▸ Exercise description: Go through the records and count the lines where the string "that" occurs. Reply with the number only.
- - -
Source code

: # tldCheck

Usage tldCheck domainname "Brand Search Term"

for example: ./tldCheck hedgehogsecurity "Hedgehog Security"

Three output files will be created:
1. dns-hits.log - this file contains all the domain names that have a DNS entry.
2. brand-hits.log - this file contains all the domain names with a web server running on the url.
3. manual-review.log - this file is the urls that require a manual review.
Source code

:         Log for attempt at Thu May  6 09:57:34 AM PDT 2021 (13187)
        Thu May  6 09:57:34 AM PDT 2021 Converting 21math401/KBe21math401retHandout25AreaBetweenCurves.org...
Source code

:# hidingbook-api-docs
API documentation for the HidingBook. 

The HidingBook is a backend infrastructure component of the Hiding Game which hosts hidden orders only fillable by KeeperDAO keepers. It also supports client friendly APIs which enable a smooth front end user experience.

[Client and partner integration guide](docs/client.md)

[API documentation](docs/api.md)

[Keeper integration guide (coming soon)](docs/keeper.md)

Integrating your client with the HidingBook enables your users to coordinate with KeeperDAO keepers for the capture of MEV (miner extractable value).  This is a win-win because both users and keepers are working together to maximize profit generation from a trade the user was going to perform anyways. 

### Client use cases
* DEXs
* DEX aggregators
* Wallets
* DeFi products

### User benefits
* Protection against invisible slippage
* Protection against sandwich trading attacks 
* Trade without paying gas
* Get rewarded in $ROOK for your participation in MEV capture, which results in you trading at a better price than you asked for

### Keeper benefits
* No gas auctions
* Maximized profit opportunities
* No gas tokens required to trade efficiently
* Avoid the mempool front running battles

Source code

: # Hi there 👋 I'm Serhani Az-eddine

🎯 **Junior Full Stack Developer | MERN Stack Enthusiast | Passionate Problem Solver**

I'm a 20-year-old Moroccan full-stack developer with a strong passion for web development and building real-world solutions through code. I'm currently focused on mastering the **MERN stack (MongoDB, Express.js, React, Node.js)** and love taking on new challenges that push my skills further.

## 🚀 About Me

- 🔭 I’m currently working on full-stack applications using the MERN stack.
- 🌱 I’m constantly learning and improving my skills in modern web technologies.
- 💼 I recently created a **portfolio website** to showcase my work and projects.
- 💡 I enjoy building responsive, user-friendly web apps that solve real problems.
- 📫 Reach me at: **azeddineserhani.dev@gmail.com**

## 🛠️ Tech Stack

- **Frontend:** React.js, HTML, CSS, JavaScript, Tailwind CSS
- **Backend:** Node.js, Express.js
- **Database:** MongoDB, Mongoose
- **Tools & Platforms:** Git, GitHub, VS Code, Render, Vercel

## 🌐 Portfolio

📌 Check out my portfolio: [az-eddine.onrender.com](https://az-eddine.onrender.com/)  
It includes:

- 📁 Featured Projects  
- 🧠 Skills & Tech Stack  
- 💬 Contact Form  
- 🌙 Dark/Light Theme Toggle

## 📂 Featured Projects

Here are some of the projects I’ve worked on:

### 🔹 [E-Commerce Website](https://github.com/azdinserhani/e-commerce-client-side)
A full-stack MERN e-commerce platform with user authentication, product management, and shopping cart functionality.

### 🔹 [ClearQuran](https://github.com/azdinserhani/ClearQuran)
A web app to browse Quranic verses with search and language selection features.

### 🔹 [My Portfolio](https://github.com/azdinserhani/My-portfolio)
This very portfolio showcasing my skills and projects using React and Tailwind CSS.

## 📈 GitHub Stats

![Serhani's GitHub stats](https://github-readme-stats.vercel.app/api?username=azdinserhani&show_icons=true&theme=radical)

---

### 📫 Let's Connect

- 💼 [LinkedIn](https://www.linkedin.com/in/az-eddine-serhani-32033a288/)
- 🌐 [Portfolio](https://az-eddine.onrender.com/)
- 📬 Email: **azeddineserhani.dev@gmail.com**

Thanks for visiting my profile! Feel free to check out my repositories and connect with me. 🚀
- - -
▸ Result of the task: 4